> For clean Markdown of any page, append .md to the page URL.
> For a complete documentation index, see https://docs.nvidia.com/nemo/automodel/llms.txt.
> For AI client integration (Claude Code, Cursor, etc.), connect to the MCP server at https://docs.nvidia.com/nemo/automodel/_mcp/server.

# Retrieval Dataset (Embedding Fine-tuning)

NeMo Automodel supports **retrieval model fine-tuning** using a retrieval-style dataset: each training example is a **query** paired with **one positive** document and **one or more negative** documents.

This dataset is used by the retrieval recipes (see `examples/retrieval/bi_encoder/` and `examples/retrieval/cross_encoder/`) together with the `BiEncoderCollator`.

## What the Bi-Encoder Consumes

The dataset factory `nemo_automodel.components.datasets.llm.make_retrieval_dataset` returns a Hugging Face `datasets.Dataset`. At runtime it transforms each raw record into the training-time schema:

* `question`: query string
* `doc_text`: list of document texts in the order `[positive, negative_1, negative_2, ...]`
* `doc_image`: list of images (or empty strings), aligned with `doc_text`
* `query_instruction` / `passage_instruction`: optional, used when `use_dataset_instruction: true` and the corpus provides instructions via metadata

## Supported Input Formats

NeMo Automodel supports **two** input schemas:

### Corpus ID-Based JSON (Merlin/NeMo-Retriever Style)

This is the format used by NeMo retriever pipelines where documents live in a separate **corpus** and training examples reference documents by **ID**.
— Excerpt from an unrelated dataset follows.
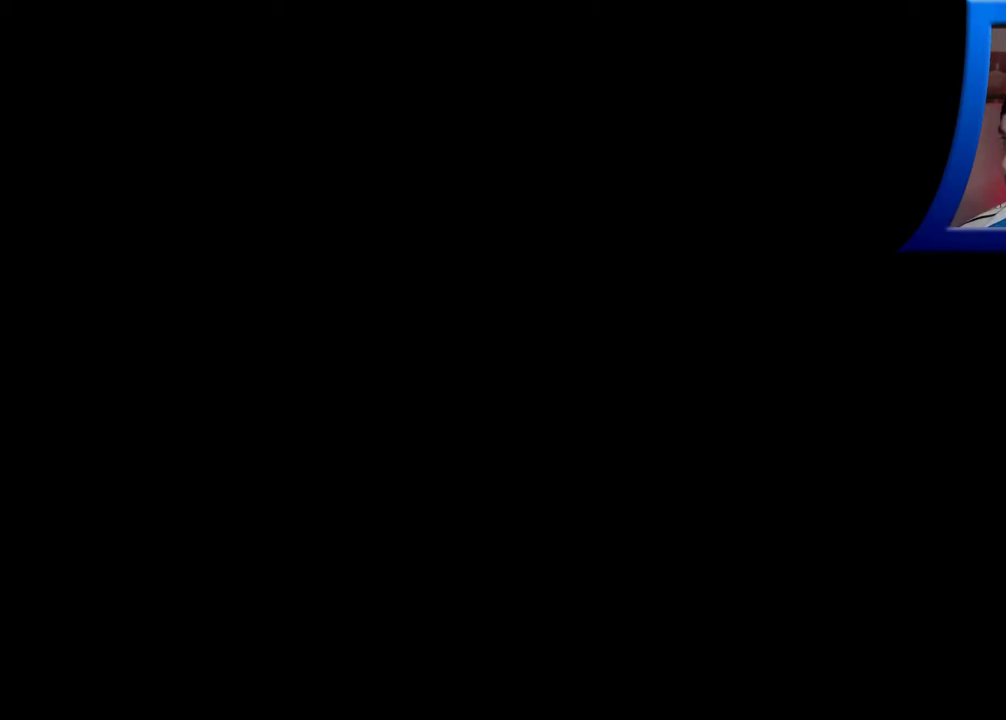
{"buttons": ["A"], "left_stick": "center", "right_stick": "center", "events": []}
**Training file example (single JSON):**

```json
{
  "corpus": [
    { "path": "/abs/path/to/wiki_corpus" }
  ],
  "data": [
    {
      "question_id": "q_001",
      "question": "Explain transformers",
      "corpus_id": "wiki_corpus",
      "pos_doc": [{ "id": "d_123" }],
      "neg_doc": [{ "id": "d_456" }, "d_789"]
    }
  ]
}
```

**Corpus requirements**

Each corpus directory must contain a `merlin_metadata.json` file.

Minimal example:

```json
{ "class": "TextQADataset", "corpus_id": "wiki_corpus" }
```

* `pos_doc` and `neg_doc` can be lists of `{"id": ...}` dicts or raw IDs (they are normalized internally).
* If you set `use_dataset_instruction: true`, optional fields like `query_instruction` and `passage_instruction` in `merlin_metadata.json` are surfaced to the collator.

### Inline-Text JSONL (No Corpus Required)
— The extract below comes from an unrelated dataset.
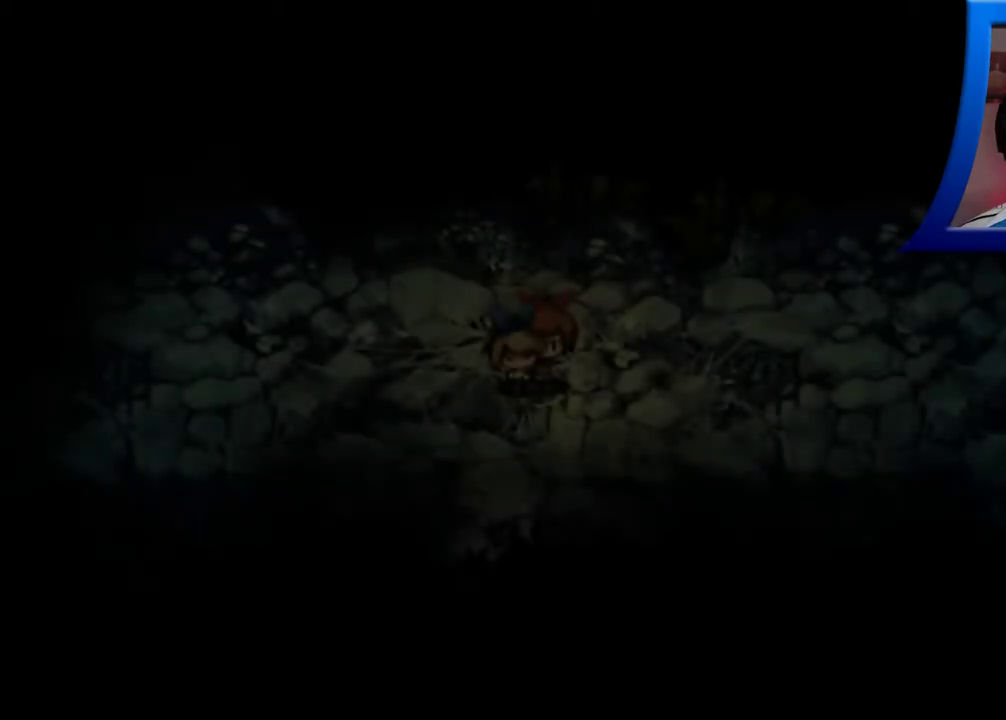
{"buttons": ["A"], "left_stick": "center", "right_stick": "center", "events": []}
This is convenient for custom fine-tuning pipelines where the documents are included **inline**.

**JSONL example (one example per line):**

```json
{"query":"Explain transformers","pos_doc":"Transformers are a type of neural network...","neg_doc":["RNNs are...","CNNs are..."]}
{"query":"What is Python?","pos_doc":["A programming language."],"neg_doc":"A snake."}
```

* `query` is accepted (`question` is also accepted as an alias).
* `pos_doc` and `neg_doc` can be either:
  * strings (interpreted as document text), or
  * lists of strings, or
  * dicts with at least `text` (optionally `image`, `nr_ocr`) for multimodal use cases.
* If `corpus_id` is not provided, it defaults to `__inline__`.
* `use_dataset_instruction: true` has no effect for pure inline records (instructions come from corpus metadata).
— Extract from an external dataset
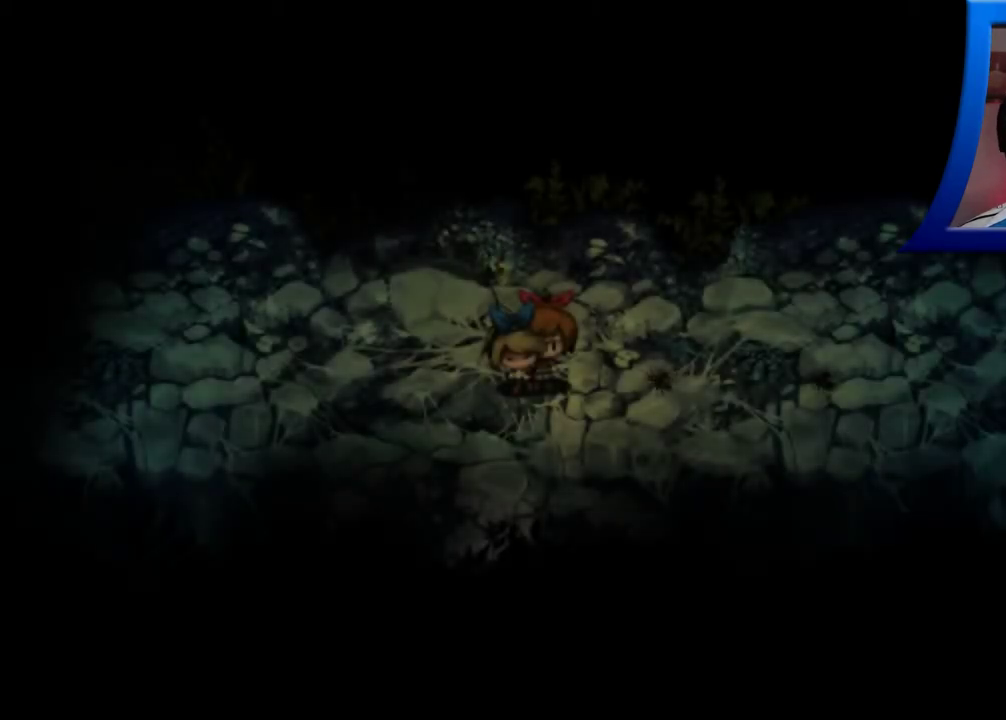
{"buttons": ["A"], "left_stick": "center", "right_stick": "center", "events": []}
## YAML Usage (Dataset + Collator)

Use the dataset factory plus the bi-encoder collator:

```yaml
dataloader:
  _target_: torchdata.stateful_dataloader.StatefulDataLoader
  dataset:
    _target_: nemo_automodel.components.datasets.llm.make_retrieval_dataset
    data_dir_list:
      - /abs/path/to/train.jsonl   # or train.json (corpus-id format)
    data_type: train
    n_passages: 5                 # 1 positive + 4 negatives
    do_shuffle: true
    use_dataset_instruction: false
  collate_fn:
    _target_: nemo_automodel.components.datasets.llm.BiEncoderCollator
    q_max_len: 512
    p_max_len: 512
    query_prefix: "query:"
    passage_prefix: "passage:"
    pad_to_multiple_of: 8
```

## Requirements

* `pos_doc` must be **non-empty**.
* If training requests negatives (e.g., `n_passages > 1`), `neg_doc` must contain **at least one** document.